--- 作業課題 A ---
以下の西漢武帝元朔元年の解説文で、「朔」を「始」と同義とみる解釈では、「元朔」はどのような意味を表すとされていますか。
--- 作業課題 B ---
以下の西漢武帝元朔元年の解説文のうち、「改元が行われました。」で始まる段落を、要点を残して箇条書きにまとめてください。
--- 作業課題 C ---
以下の西漢武帝元朔元年の解説文を、最後の文の後から書き継いでください。

--- 提供テキスト ---
+++
西漢時代99 武帝(十八) 太子と皇后 前128年(1)

今回は西漢武帝元朔元年です。二回に分けます。
 
西漢武帝元朔元年
癸丑 前128
 
改元が行われました。前年までは「元光年間」、本年からは「元朔年間」です。但し、この頃にはまだ年号がなく、後に「建元」「元光」「元朔」等の年号がつけられたともいわれています。
資治通鑑』胡三省注によると、「元朔」の「朔」は「蘇」に通じ、「蘇」は「息」を意味するので、「万民品物大繁息(万民万物が繁殖生息する)」という意味になります。または、「朔」は「始」と同義で、「更為初始(改めて始める)」という意味を表します。
 
[] 『漢書武帝紀』と資治通鑑』からです。
冬十一月、武帝が詔を発しました「公卿大夫とは、方略をまとめ、統類(綱紀条例)を一つにし、教化を広め、風俗を美しくするものである。また、仁を本にして義を祖とし(仁義を根本とし)、徳を褒めて賢を禄し(賢才に俸禄を与え)、善を勧めて暴を刑したから(暴虐を罰したから)、五帝三王が昌盛したのである。朕は朝早く起きて夜晩くに寝て(夙興夜寐)、宇内(天下)の士と共にこのような路に至ることを嘉している(美事と考えている。願っている)。だから耆老(老人)に恩を加え(原文「旅耆老」。「旅」を動詞として使う時は、「(旅人を)養う」「(旅人を)もてなす」という意味があります。ここでは「老人を養う」「老人に恩を加える」という意味になります)、また孝敬の者も優待し(復孝敬)、豪俊を選び、文学を講じ(講習し)、政事を稽参(考察)して民心に進む(近づく)ことを求めた。(朕は)執事(執政の官吏)に深詔し、廉(清廉の士)を興して孝(孝悌の士)を挙げさせ(興廉挙孝)、風気を形成することを望み、偉大な聖業を継承しようとした(「紹休聖緒」。「休」は「美」、「緒」は「業」の意味です)。十室(十戸)の邑には必ず忠信の者がおり、三人が並んで歩いたら必ず自分の師となる者がいるはずだ(三人並行,厥有我師)。しかし今は、一郡を挙げても一人も推挙しないことがある。これは教化が下に徹底できていないからであり、徳行を積んだ君子を塞いで上に聞こえなくしてしまう。二千石の官長(郡守)は人倫(人間関係。または人材の選抜)を紀綱(管理)するものなのに、(このような状態で)どうして朕を助けて幽隠(隠れた場所。隠居した者)を照らし(燭幽隠)、元元(善意善良。または民衆)を勧め(勧元元)、民衆を奨励し(厲蒸庶)、郷党(郷里)の訓を崇めさせることができるのだろうか。そもそも、賢を進めれば上賞を受け、賢を隠したら顕戮(死刑)を蒙るのが古の道である。よって中二千石、礼官、博士は不挙の者(賢才を推挙しない者)の罪を議定せよ。」
+++
--- 記録抜粋 ---
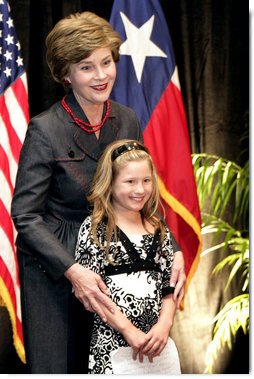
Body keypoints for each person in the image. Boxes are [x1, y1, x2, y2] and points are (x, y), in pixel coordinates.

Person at [11, 11, 185, 374]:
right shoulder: (44, 129)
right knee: (59, 367)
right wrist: (73, 271)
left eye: (106, 62)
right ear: (66, 75)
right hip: (54, 267)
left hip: (113, 259)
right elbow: (25, 215)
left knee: (113, 366)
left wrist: (176, 250)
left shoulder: (127, 119)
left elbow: (139, 193)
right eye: (87, 67)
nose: (102, 74)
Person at [74, 139, 181, 374]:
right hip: (112, 349)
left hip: (158, 348)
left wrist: (165, 325)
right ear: (110, 183)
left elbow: (170, 285)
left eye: (146, 180)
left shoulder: (158, 228)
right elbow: (93, 294)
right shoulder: (94, 229)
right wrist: (128, 330)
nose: (140, 189)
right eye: (130, 181)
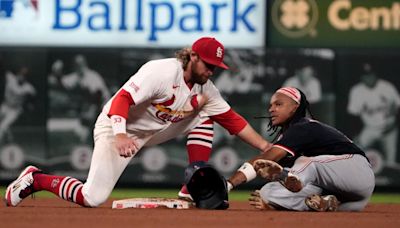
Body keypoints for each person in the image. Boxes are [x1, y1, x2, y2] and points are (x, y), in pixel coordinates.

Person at [5, 37, 271, 207]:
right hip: (116, 127)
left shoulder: (206, 89)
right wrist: (120, 135)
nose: (211, 71)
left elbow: (232, 120)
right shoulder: (162, 71)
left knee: (206, 114)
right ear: (193, 57)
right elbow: (122, 99)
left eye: (216, 67)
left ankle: (190, 187)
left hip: (152, 131)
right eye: (208, 64)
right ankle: (36, 179)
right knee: (92, 198)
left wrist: (266, 147)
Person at [226, 87, 375, 212]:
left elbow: (267, 158)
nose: (271, 109)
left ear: (295, 106)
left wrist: (230, 184)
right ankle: (327, 203)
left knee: (307, 163)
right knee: (267, 192)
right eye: (271, 105)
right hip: (349, 198)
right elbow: (266, 163)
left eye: (278, 104)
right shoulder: (287, 136)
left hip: (357, 171)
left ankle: (290, 177)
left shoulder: (303, 127)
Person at [347, 63, 400, 168]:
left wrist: (395, 124)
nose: (369, 78)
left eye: (371, 75)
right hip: (370, 128)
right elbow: (352, 115)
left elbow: (398, 106)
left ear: (376, 75)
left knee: (391, 162)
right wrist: (355, 134)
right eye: (365, 76)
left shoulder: (387, 87)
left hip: (390, 129)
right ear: (361, 78)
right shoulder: (356, 91)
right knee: (356, 152)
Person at [0, 66, 36, 144]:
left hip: (15, 110)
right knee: (3, 125)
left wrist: (30, 104)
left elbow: (33, 98)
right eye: (20, 74)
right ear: (17, 74)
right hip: (5, 106)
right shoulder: (10, 77)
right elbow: (3, 68)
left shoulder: (29, 87)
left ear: (26, 78)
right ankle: (10, 139)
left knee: (2, 126)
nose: (21, 77)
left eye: (24, 76)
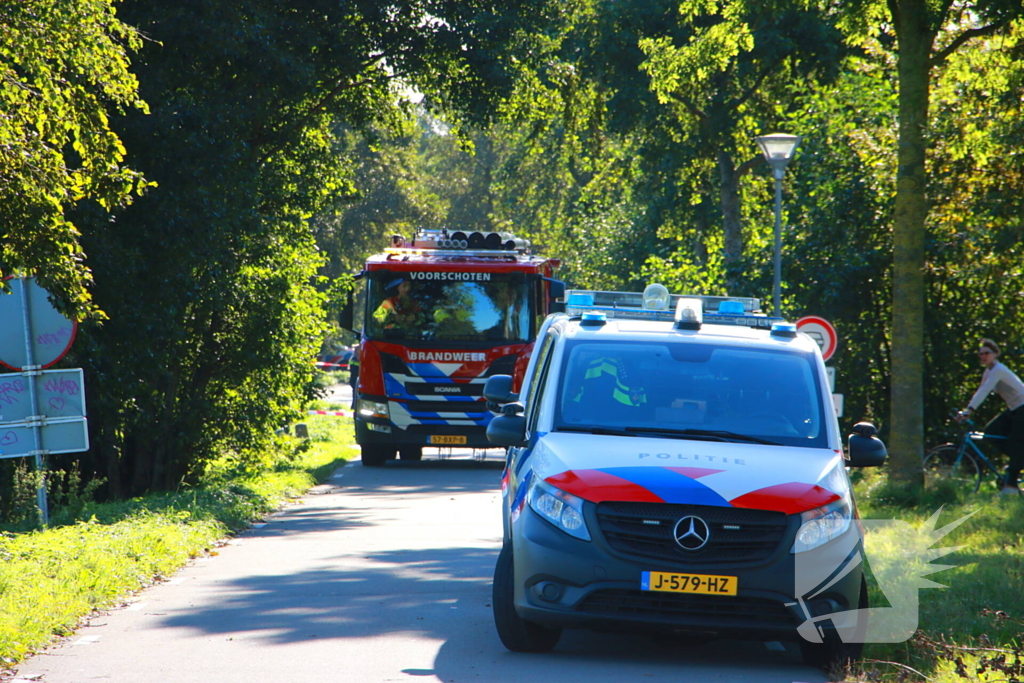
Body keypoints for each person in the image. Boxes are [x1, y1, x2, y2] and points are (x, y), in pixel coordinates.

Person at [957, 338, 1024, 495]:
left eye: (987, 353)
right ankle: (1018, 460)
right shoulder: (988, 371)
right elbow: (980, 391)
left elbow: (985, 390)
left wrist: (970, 410)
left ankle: (1011, 487)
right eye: (980, 354)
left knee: (1016, 443)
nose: (983, 356)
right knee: (991, 432)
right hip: (1014, 408)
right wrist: (967, 410)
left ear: (995, 354)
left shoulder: (998, 369)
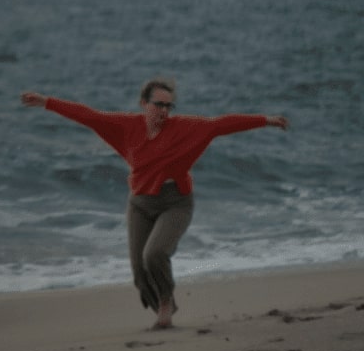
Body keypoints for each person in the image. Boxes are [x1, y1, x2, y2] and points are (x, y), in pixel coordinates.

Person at [21, 79, 289, 329]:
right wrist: (47, 102)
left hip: (176, 203)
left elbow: (220, 124)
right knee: (139, 272)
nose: (164, 110)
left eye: (168, 105)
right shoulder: (127, 127)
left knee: (155, 254)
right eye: (158, 104)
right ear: (143, 103)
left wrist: (265, 120)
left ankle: (165, 302)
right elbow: (88, 116)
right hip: (140, 203)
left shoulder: (184, 128)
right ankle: (165, 302)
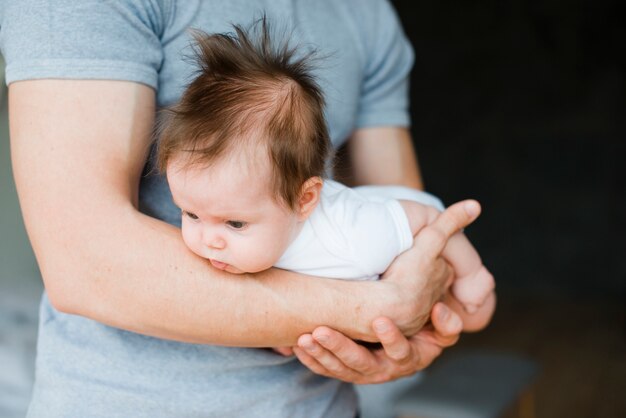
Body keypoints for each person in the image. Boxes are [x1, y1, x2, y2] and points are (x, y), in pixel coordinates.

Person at [1, 1, 495, 416]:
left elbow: (406, 226)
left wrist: (401, 328)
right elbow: (84, 258)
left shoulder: (363, 12)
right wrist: (370, 310)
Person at [157, 22, 496, 328]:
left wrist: (470, 273)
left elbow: (431, 219)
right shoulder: (248, 224)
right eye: (191, 214)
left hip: (406, 217)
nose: (208, 240)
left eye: (234, 224)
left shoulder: (360, 239)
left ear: (304, 201)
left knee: (474, 314)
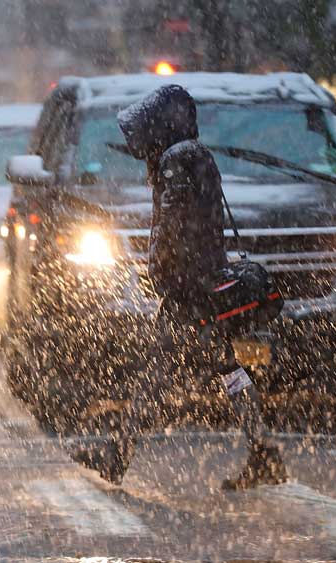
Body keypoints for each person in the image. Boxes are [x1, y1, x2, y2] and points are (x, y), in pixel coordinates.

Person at [71, 85, 288, 490]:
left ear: (161, 124)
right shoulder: (193, 154)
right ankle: (263, 451)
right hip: (205, 282)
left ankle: (120, 453)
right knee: (227, 369)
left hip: (189, 291)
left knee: (158, 373)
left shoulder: (176, 160)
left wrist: (169, 276)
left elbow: (173, 228)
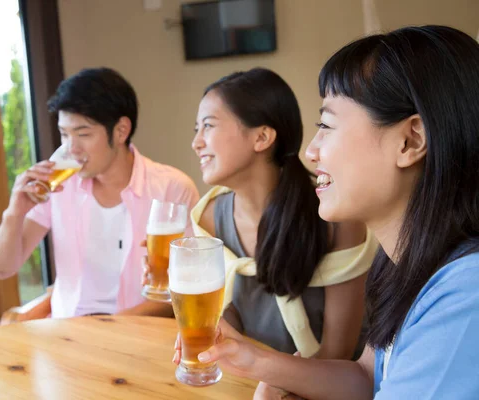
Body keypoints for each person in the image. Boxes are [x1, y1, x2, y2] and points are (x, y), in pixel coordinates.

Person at [176, 25, 479, 399]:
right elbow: (367, 378)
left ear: (410, 140)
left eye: (327, 125)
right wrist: (252, 360)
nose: (311, 151)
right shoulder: (403, 258)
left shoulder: (465, 293)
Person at [150, 67, 378, 362]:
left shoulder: (336, 216)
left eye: (208, 126)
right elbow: (229, 311)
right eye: (197, 129)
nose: (196, 142)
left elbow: (338, 352)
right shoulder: (207, 217)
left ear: (262, 137)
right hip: (252, 381)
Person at [0, 67, 199, 318]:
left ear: (121, 130)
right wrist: (15, 211)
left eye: (83, 134)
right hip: (68, 335)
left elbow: (189, 289)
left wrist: (108, 329)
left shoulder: (171, 188)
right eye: (64, 134)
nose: (71, 149)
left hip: (139, 335)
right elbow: (2, 268)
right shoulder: (59, 185)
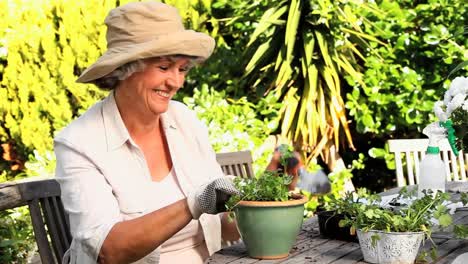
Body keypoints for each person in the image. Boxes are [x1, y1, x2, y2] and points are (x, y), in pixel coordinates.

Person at [54, 2, 241, 263]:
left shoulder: (184, 119)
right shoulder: (79, 143)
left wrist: (272, 197)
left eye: (182, 69)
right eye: (164, 67)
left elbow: (226, 225)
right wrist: (193, 203)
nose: (176, 82)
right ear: (124, 69)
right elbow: (109, 250)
+++
--- 解答出力 A ---
「更為初始(改めて始める)」という意味を表すとされています。

--- 解答出力 B ---
- 改元が行われ、前年までの「元光年間」から、本年は「元朔年間」となった。
- ただし当時はまだ年号がなく、「建元」「元光」「元朔」などの年号は後からつけられたともいわれる。

--- 解答出力 C ---
 
有司(官員)が上奏しました「古において諸侯が士を納めたら(貢士)、壹適(適切な人材を一度得ること)を好徳といい、再適(適切な人材を二度得ること)を賢賢といい、三適(適切な人材を三度得ること)を有功と言って九錫(褒賞。下述します)を加えました。逆に士を納めなかったら(不貢士)、壹(一度目)は爵を削り(黜爵)、再(二度目)は地を削り(黜地)、三(三度目)は爵と地を全て除きました(黜爵地畢)。下に附いて(下と結んで)上を欺いた者は死に(死刑になり)、上に附いて(上におもねって)下を欺いた者は刑が与えられ、国政に関わったのに民に益をもたらさなかった者は排斥され、上位にいながら賢者を進められなかったら退ける。こうすることで善を勧めて悪を除くことができます(勧善黜悪)。今、詔書が先帝の聖緒(聖業)を照らし、二千石に孝廉を挙げるように命じたのは、元元(ここでは民衆の意味です)を教化して風俗を変えるためです(移風易俗)。孝(孝悌の士)を挙げず詔を奉じなかったら、不敬として論じる(処罰する)べきです。廉(廉潔の士)を察しない(見分けない)のは職責に堪えられないということなので(不勝任也)、罷免するべきです。」
武帝は上奏を採用しました。
 
奏文にある「九錫」について『漢書』の注釈を元に解説します。
応劭は「九錫」の内容を「一は車馬、二は衣服、三は楽器、四は朱戸(功績がある大臣が使う朱色の大門)、五は納陛、六は虎賁(勇士)百人、七は鈇鉞(刑具。生殺与奪の権を示します)、八は弓矢、九は秬鬯(美酒)」としています。「納陛」は殿上に登るために造られた貴人専用の階段です。
臣瓉はこう言っています「九錫を全て備えるのは、伯者(覇者)の盛礼で、斉桓公も晋文公もそろえられなかった。今、三回賢臣を推挙しただけでこれらを得るのは不自然である。よって、賢才を進めたら一錫(九錫の一つ)を得たはずだ。『尚書大伝』には『三適(適切な人材を三度得ること)を有功といい、(九錫全てではなく)車服弓矢を下賜した』とある。」
顔師古も賢才を進めたら一錫を得たという臣瓉の説を正しいと判断しています。
 
[] 『漢書武帝紀』と資治通鑑』からです。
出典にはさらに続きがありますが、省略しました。